You have probably seen video of gazelles being chased across the plain by a predator, and noticed that some of the gazelles are leaping high into the air during their attempts to escape their pursuer. This is called stotting. Why do gazelles stot? It is clearly beneficial, because gazelles that stot seldom get caught and eaten. This is a causal regularity that has been carefully observed, just like the regularity between buttons and lights. And it too can baffle. No account of the actions of all the proteins in all the cells of all the gazelles and the predators chasing them could reveal why this regularity exists. For that we need the branch of evolutionary theory known as costly signaling theory (Zahavi, 1987; FitzGibbon and Fanshawe, 1988)

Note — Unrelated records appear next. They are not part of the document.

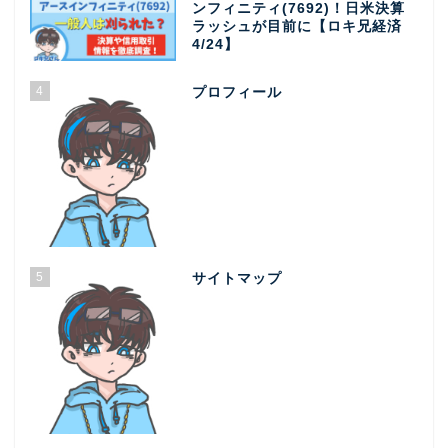
ンフィニティ(7692)！日米決算
ラッシュが目前に【ロキ兄経済
4/24】
4
プロフィール
5
サイトマップ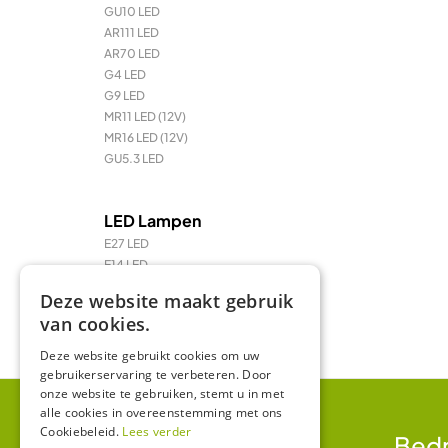
GU10 LED
AR111 LED
AR70 LED
G4 LED
G9 LED
MR11 LED (12V)
MR16 LED (12V)
GU5.3 LED
LED Lampen
E27 LED
E14 LED
LED Prikkabel en feestverlichting
Deze website maakt gebruik
LED TL & LED PL
van cookies.
R7 / R7s LED
Deze website gebruikt cookies om uw
gebruikerservaring te verbeteren. Door
onze website te gebruiken, stemt u in met
alle cookies in overeenstemming met ons
Cookiebeleid.
Lees verder
Klantenservice
Bedr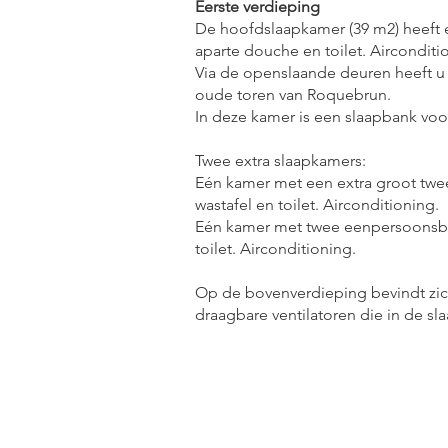
Eerste verdieping
De hoofdslaapkamer (39 m2) heeft 
aparte douche en toilet. Airconditi
Via de openslaande deuren heeft u t
oude toren van Roquebrun.
In deze kamer is een slaapbank voo
Twee extra slaapkamers:
Eén kamer met een extra groot tw
wastafel en toilet. Airconditioning.
Eén kamer met twee eenpersoonsbe
toilet. Airconditioning.
Op de bovenverdieping bevindt zich
draagbare ventilatoren die in de s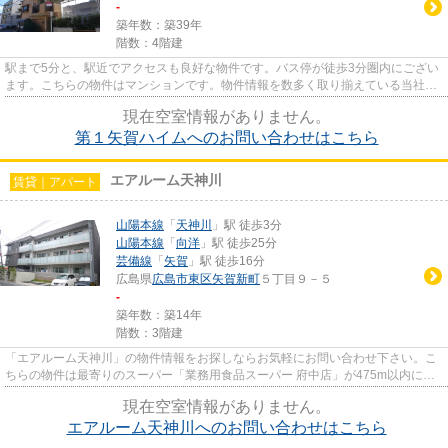
-
築年数：築39年
階数：4階建
駅まで5分と、駅近でアクセスも良好な物件です。バス停が徒歩3分圏内にござい
ます。こちらの物件はマンションです。物件情報を数多く取り揃えている当社
は、お客様のライフスタイルに...
現在空室情報がありません。
第１矢賀ハイムへのお問い合わせはこちら
エアルーム天神川
賃貸｜アパート
山陽本線
「
天神川
」駅 徒歩3分
山陽本線
「
向洋
」駅 徒歩25分
芸備線
「
矢賀
」駅 徒歩16分
広島県
広島市東区
矢賀新町
５丁目９－５
-
築年数：築14年
階数：3階建
「エアルーム天神川」の物件情報をお探しならお気軽にお問い合わせ下さい。こ
ちらの物件は最寄りのスーパー「業務用食品スーパー 府中店」が475m以内にあ
ります。付近にある2つの駅は...
現在空室情報がありません。
エアルーム天神川へのお問い合わせはこちら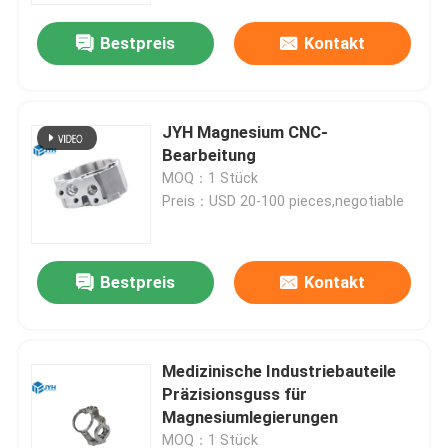
Bestpreis
Kontakt
JYH Magnesium CNC-
Bearbeitung
MOQ：1 Stück
Preis：USD 20-100 pieces,negotiable
Bestpreis
Kontakt
Haus
Medizinische Industriebauteile
Dienstleistungen
Präzisionsguss für
Magnesiumlegierungen
VR-Show
MOQ：1 Stück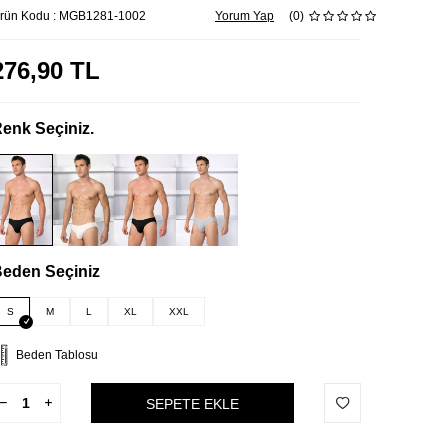
rün Kodu :
MGB1281-1002
Yorum Yap
(0)
276,90
TL
enk Seçiniz.
eden Seçiniz
S
M
L
XL
XXL
Beden Tablosu
SEPETE EKLE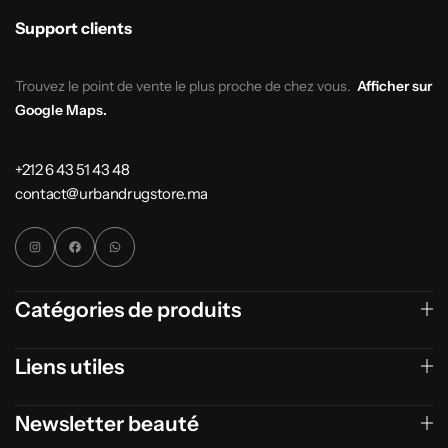
Support clients
Trouvez le point de vente le plus proche de chez vous.
Afficher sur
Google Maps.
+212 6 43 51 43 48
contact@urbandrugstore.ma
Catégories de produits
Liens utiles
Newsletter beauté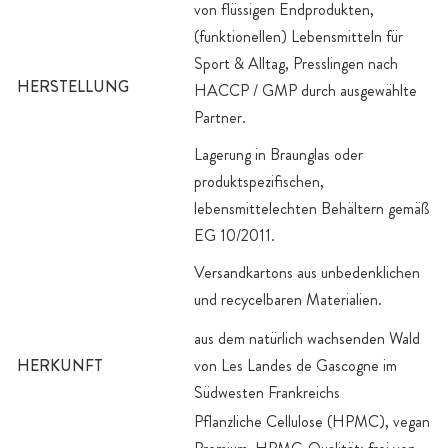
von flüssigen Endprodukten,
(funktionellen) Lebensmitteln für
Sport & Alltag, Presslingen nach
HERSTELLUNG
HACCP / GMP durch ausgewählte
Partner.
Lagerung in Braunglas oder
produktspezifischen,
lebensmittelechten Behältern gemäß
EG 10/2011.
Versandkartons aus unbedenklichen
und recycelbaren Materialien.
aus dem natürlich wachsenden Wald
HERKUNFT
von Les Landes de Gascogne im
Südwesten Frankreichs
Pflanzliche Cellulose (HPMC), vegan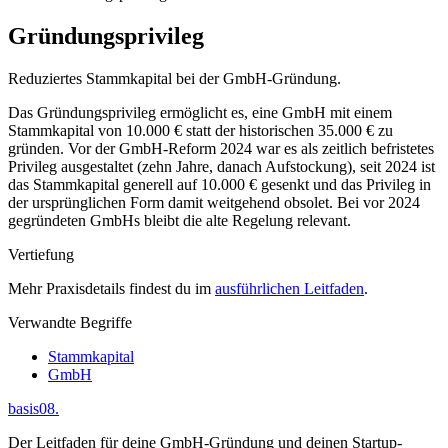
Gründungsprivileg
Reduziertes Stammkapital bei der GmbH-Gründung.
Das Gründungsprivileg ermöglicht es, eine GmbH mit einem
Stammkapital von 10.000 € statt der historischen 35.000 € zu
gründen. Vor der GmbH-Reform 2024 war es als zeitlich befristetes
Privileg ausgestaltet (zehn Jahre, danach Aufstockung), seit 2024 ist
das Stammkapital generell auf 10.000 € gesenkt und das Privileg in
der ursprünglichen Form damit weitgehend obsolet. Bei vor 2024
gegründeten GmbHs bleibt die alte Regelung relevant.
Vertiefung
Mehr Praxisdetails findest du im
ausführlichen Leitfaden
.
Verwandte Begriffe
Stammkapital
GmbH
basis08
.
Der Leitfaden für deine GmbH-Gründung und deinen Startup-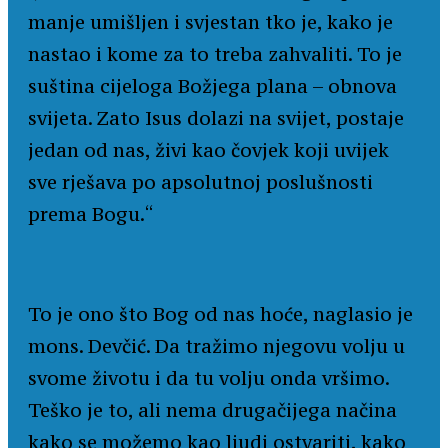
manje umišljen i svjestan tko je, kako je
nastao i kome za to treba zahvaliti. To je
suština cijeloga Božjega plana – obnova
svijeta. Zato Isus dolazi na svijet, postaje
jedan od nas, živi kao čovjek koji uvijek
sve rješava po apsolutnoj poslušnosti
prema Bogu.“
To je ono što Bog od nas hoće, naglasio je
mons. Devčić. Da tražimo njegovu volju u
svome životu i da tu volju onda vršimo.
Teško je to, ali nema drugačijega načina
kako se možemo kao ljudi ostvariti, kako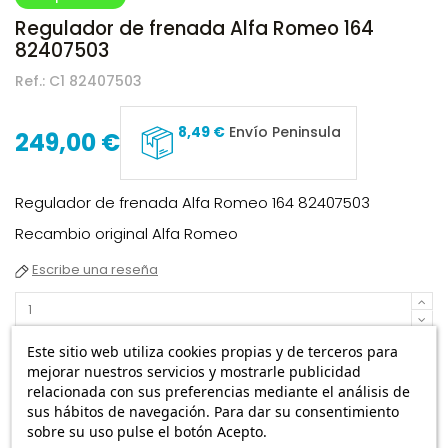
Regulador de frenada Alfa Romeo 164
82407503
Ref.:
C1 82407503
8,49 €
Envío Peninsula
249,00 €
Regulador de frenada Alfa Romeo 164 82407503
Recambio original Alfa Romeo
Escribe una reseña
Añadir a la cesta
Este sitio web utiliza cookies propias y de terceros para
mejorar nuestros servicios y mostrarle publicidad
relacionada con sus preferencias mediante el análisis de
sus hábitos de navegación. Para dar su consentimiento
sobre su uso pulse el botón Acepto.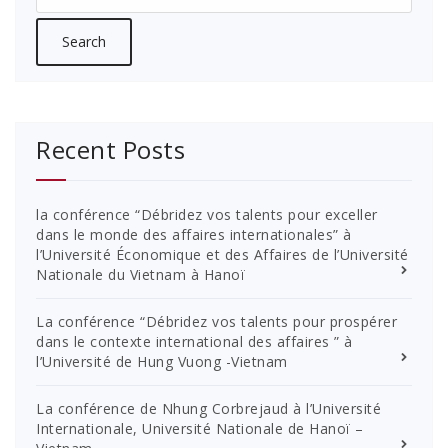
Recent Posts
la conférence “Débridez vos talents pour exceller
dans le monde des affaires internationales” à
l’Université Économique et des Affaires de l’Université
Nationale du Vietnam à Hanoï
La conférence “Débridez vos talents pour prospérer
dans le contexte international des affaires ” à
l’Université de Hung Vuong -Vietnam
La conférence de Nhung Corbrejaud à l’Université
Internationale, Université Nationale de Hanoï –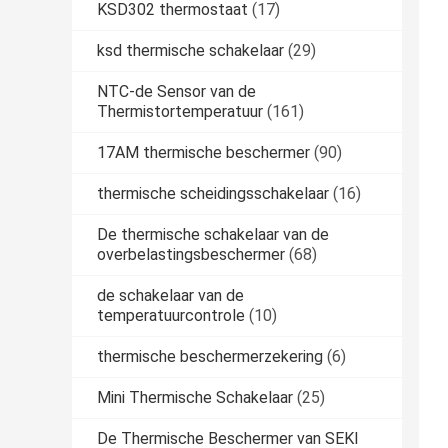
KSD302 thermostaat
(17)
ksd thermische schakelaar
(29)
NTC-de Sensor van de
Thermistortemperatuur
(161)
17AM thermische beschermer
(90)
thermische scheidingsschakelaar
(16)
De thermische schakelaar van de
overbelastingsbeschermer
(68)
de schakelaar van de
temperatuurcontrole
(10)
thermische beschermerzekering
(6)
Mini Thermische Schakelaar
(25)
De Thermische Beschermer van SEKI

The strongest and fastest of the gazelles stot to advertise their fitness to the pursuer, signaling in effect, “Don’t bother chasing me; I’m too hard to catch; concentrate on one of my cousins who isn’t able to stot—a much easier meal!” and the pursuer takes this to be an honest, hard-to-fake signal and ignores the stotter. This is the free-floating rationale, and it need not be appreciated by either gazelle or predator. That is, the gazelle may be entirely oblivious to why it is a good idea to stot if it can, and the predator, say, a lion, may not understand why it finds stotting gazelles relatively unattractive prey, but if the signaling wasn’t honest, costly signaling, it couldn’t persist in the evolutionary arms race between predator and prey
These explanations in terms of free-floating rationales are not reducible to explanations at lower levels, such as the molecular level, but it is important to recognize that even though the explanation of why and how stotting works is from the intentional stance (in terms of what it would be rational for a lion to conclude from the stotting of the gazelle), the individual lion or gazelle need not understand the meaning of stotting for it to work; they need only sorta understand it.